Tiga bulan berlalu setelah kejadian itu. Di bangku taman aku kembali berteman buku, angin dan angan-angan. Aku tak pernah melihatnya lagi. Tak sadarkan diri di rumah sakit selama hampir satu bulan. Memang seperti ada yang hilang namun harus kuanggap biasa. Aku memang terbiasa dengan apapun yang menjadi kenangan. Namun aku bukan orang yang mudah putus asa. Semua yang datang pasti akan pergi. Tak butuh ucapan selamat datang maupun selamat tinggal. Kesendirian adalah hidupku. Menghitung waktu mundur untuk juga pergi meninggalkan segalanya tanpa harus mengucapkan selamat tinggal. Seperti ketika kedatanganku lahir di dunia ini. Tak ada yang mengucapkan selamat datang. Seingatku, aku besar hingga kini di panti asuhan.

Untuk hidupku “Mungkin memang sudah harus seperti itu.” Dengan akhiran yang selalu sama.

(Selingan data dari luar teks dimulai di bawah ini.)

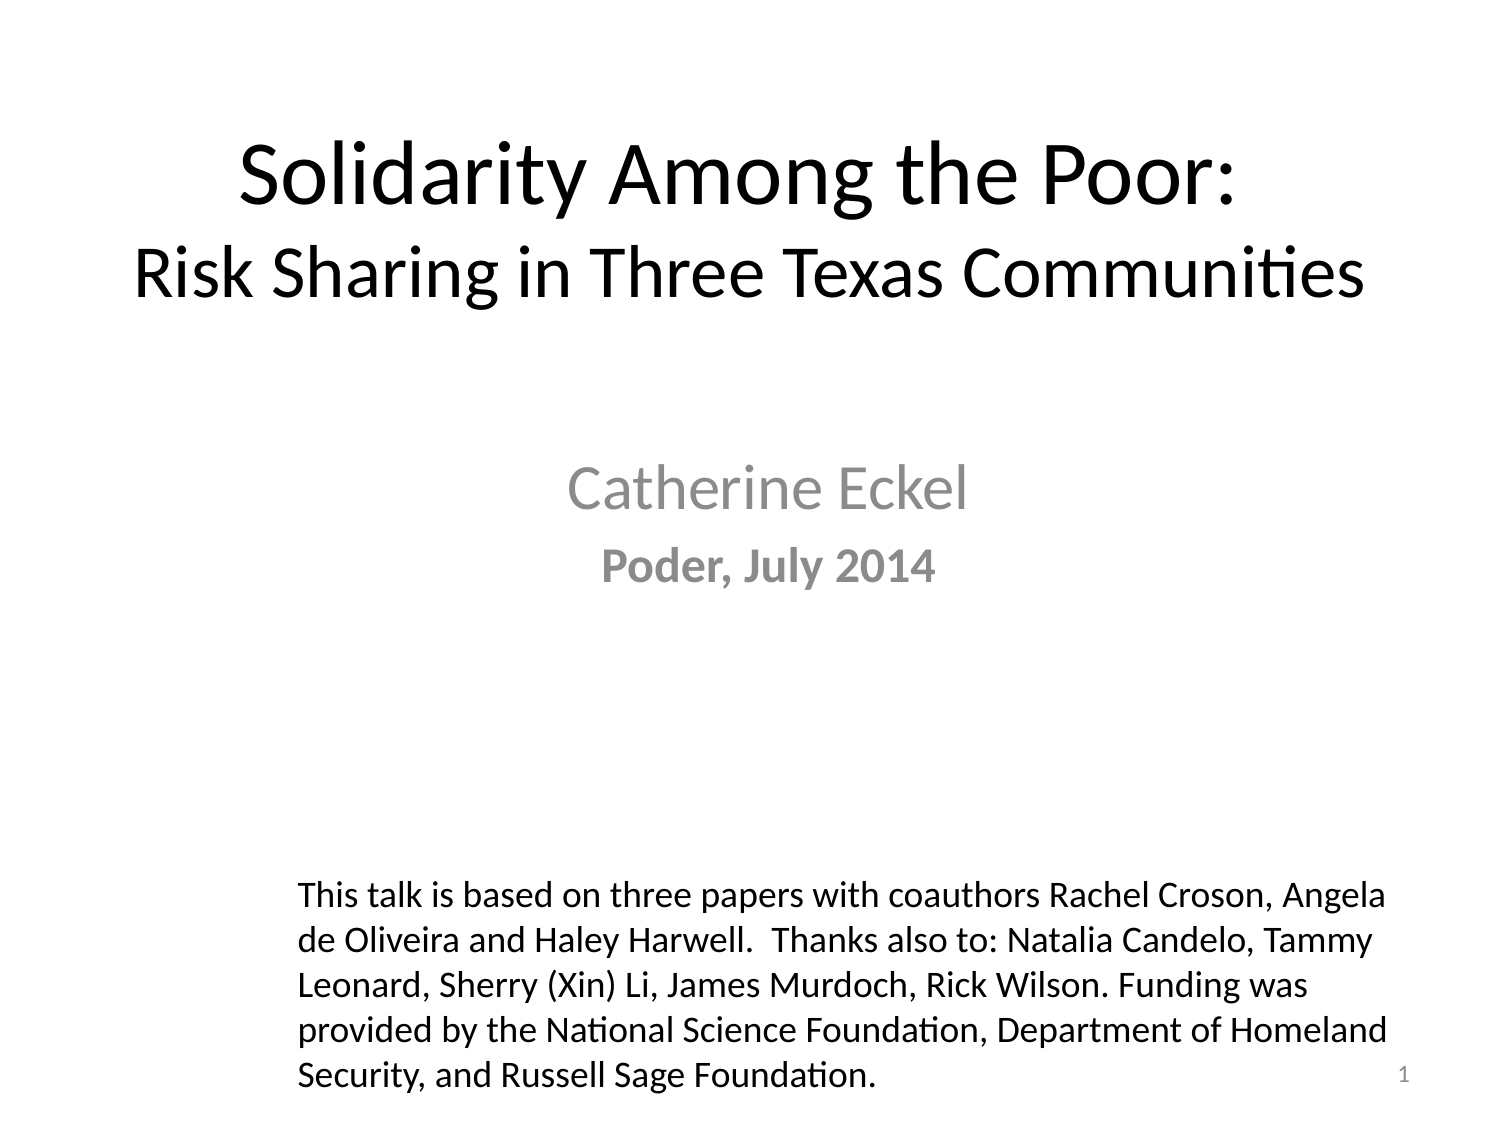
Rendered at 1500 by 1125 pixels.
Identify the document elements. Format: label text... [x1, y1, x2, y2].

text_box This talk is based on three papers with coauthors Rachel Croson, Angela de Oliveira and Haley Harwell. Thanks also to: Natalia Candelo, Tammy Leonard, Sherry (Xin) Li, James Murdoch, Rick Wilson. Funding was provided by the National Science Foundation, Department of Homeland Security, and Russell Sage Foundation. [282, 862, 1425, 1125]
title Solidarity Among the Poor: Risk Sharing in Three Texas Communities [112, 37, 1388, 388]
subtitle Catherine Eckel Poder, July 2014 [112, 437, 1425, 750]
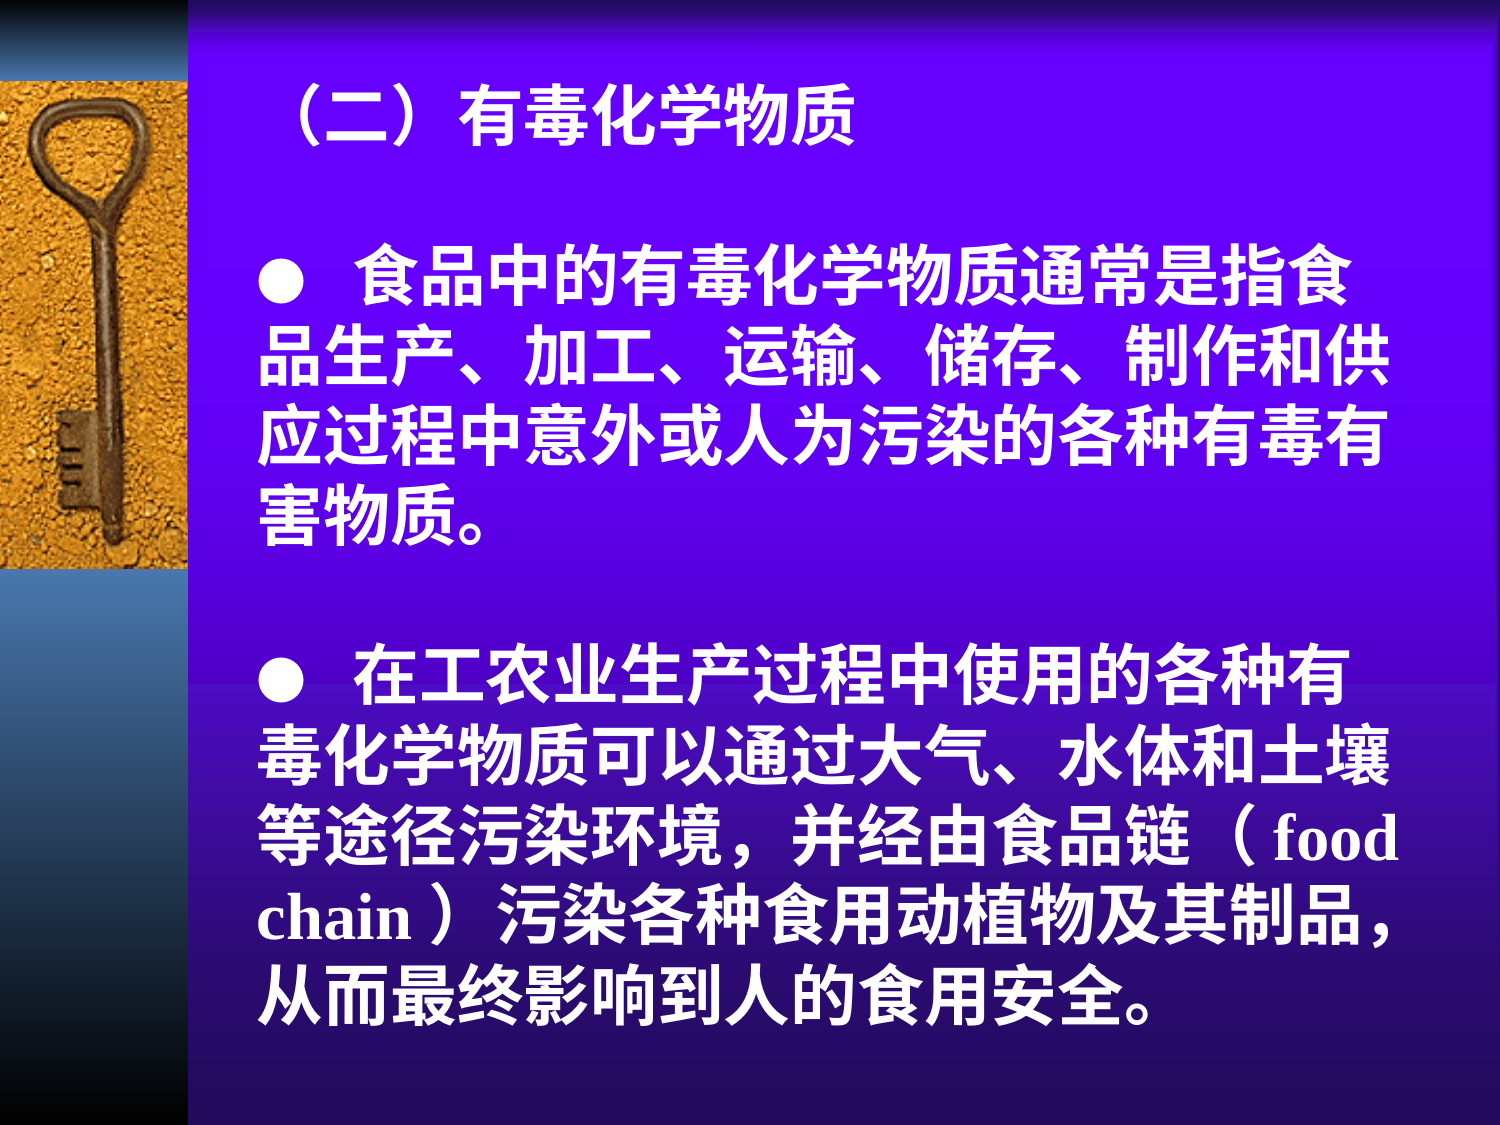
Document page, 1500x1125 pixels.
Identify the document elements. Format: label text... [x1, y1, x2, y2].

text_box （二）有毒化学物质 ● 食品中的有毒化学物质通常是指食品生产、加工、运输、储存、制作和供应过程中意外或人为污染的各种有毒有害物质。 ● 在工农业生产过程中使用的各种有毒化学物质可以通过大气、水体和土壤等途径污染环境，并经由食品链（food chain）污染各种食用动植物及其制品，从而最终影响到人的食用安全。 [242, 66, 1425, 1041]
picture [0, 0, 1500, 1125]
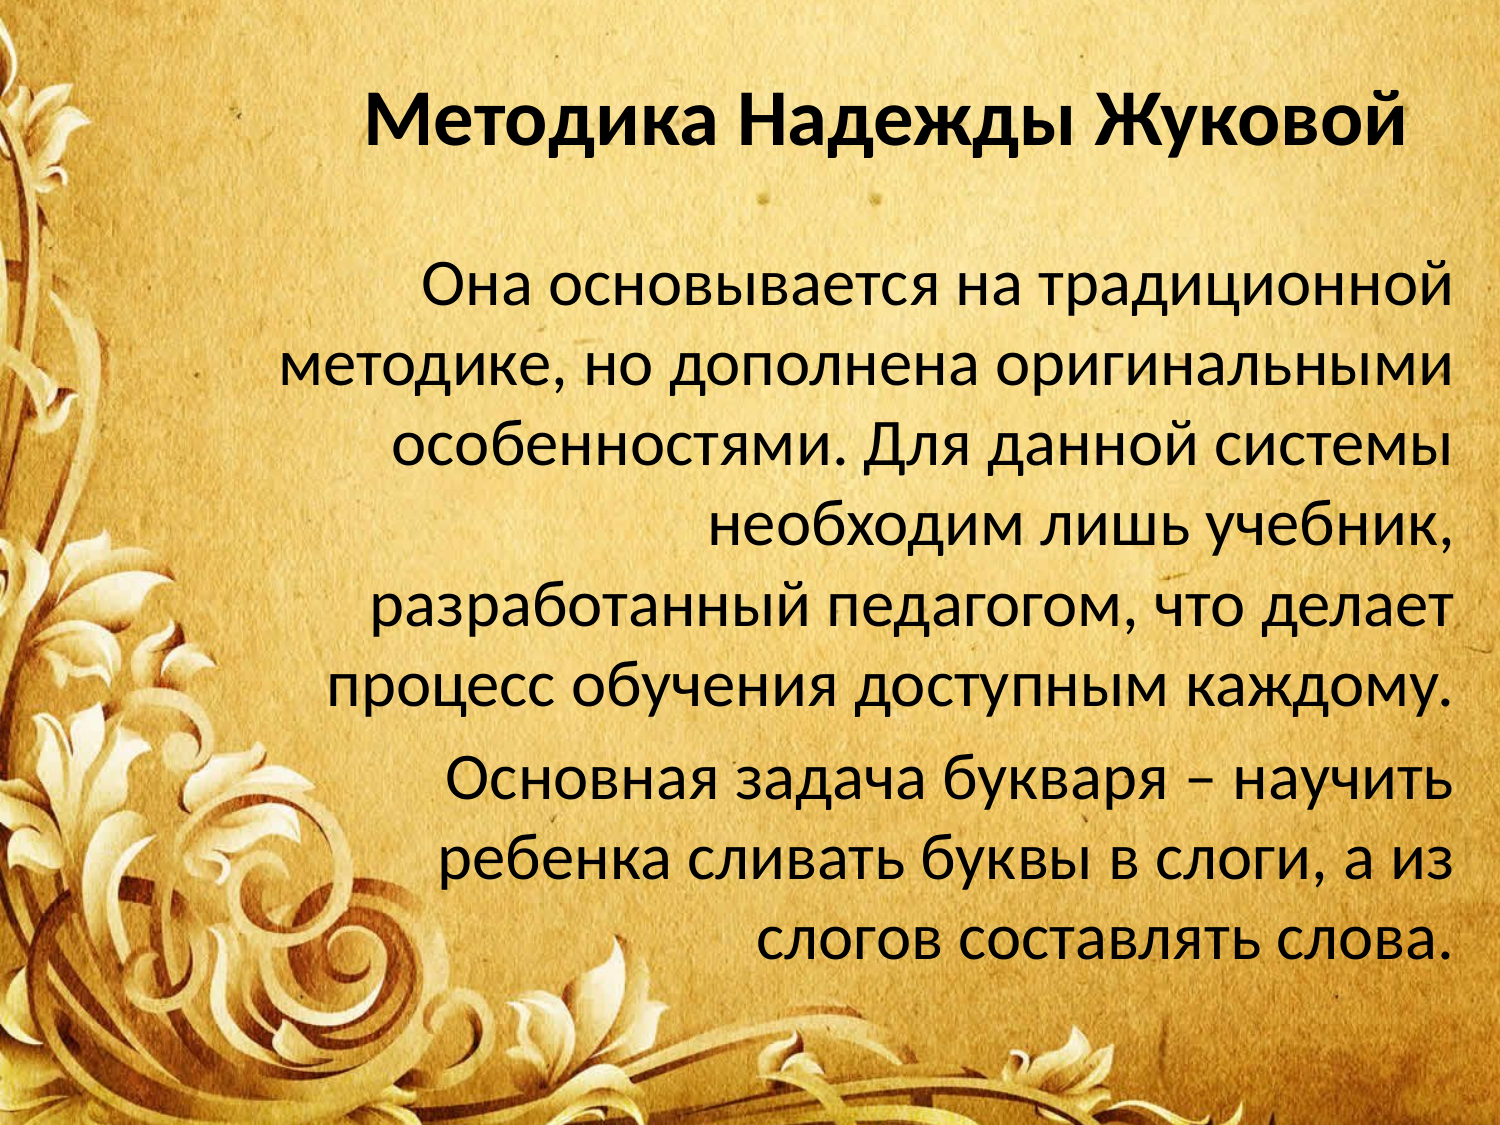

Sebuah paket berisi buku kuterima tadi siang di kantor. Dari Edward Gilang Pratama. Novel yang ditulisnya telah terbit. Ada sepucuk surat yang berisi ucapan kata maaf, sebenarnya selama dua minggu ia menunggu dan menemani hari-hari tak sadarku di rumah sakit, karena ada sesuatu hal, ia harus pergi meninggalkan kota dan belum sempat mengucapkan selamat tinggal. Ia juga menyatakan bahwa ia baik-baik saja. Dan secepatnya akan kembali. Novel itu ia dedikasikan untukku. Ia juga menanyakan kabar dan keadaanku saat ini.


Lirih aku berucap. "Aku baik-baik saja. Semuanya sedang mengarah kesana."

Aku menatap hampa buku yang kupegang. Tanganku gemetar. Entah seperti apa Endingnya.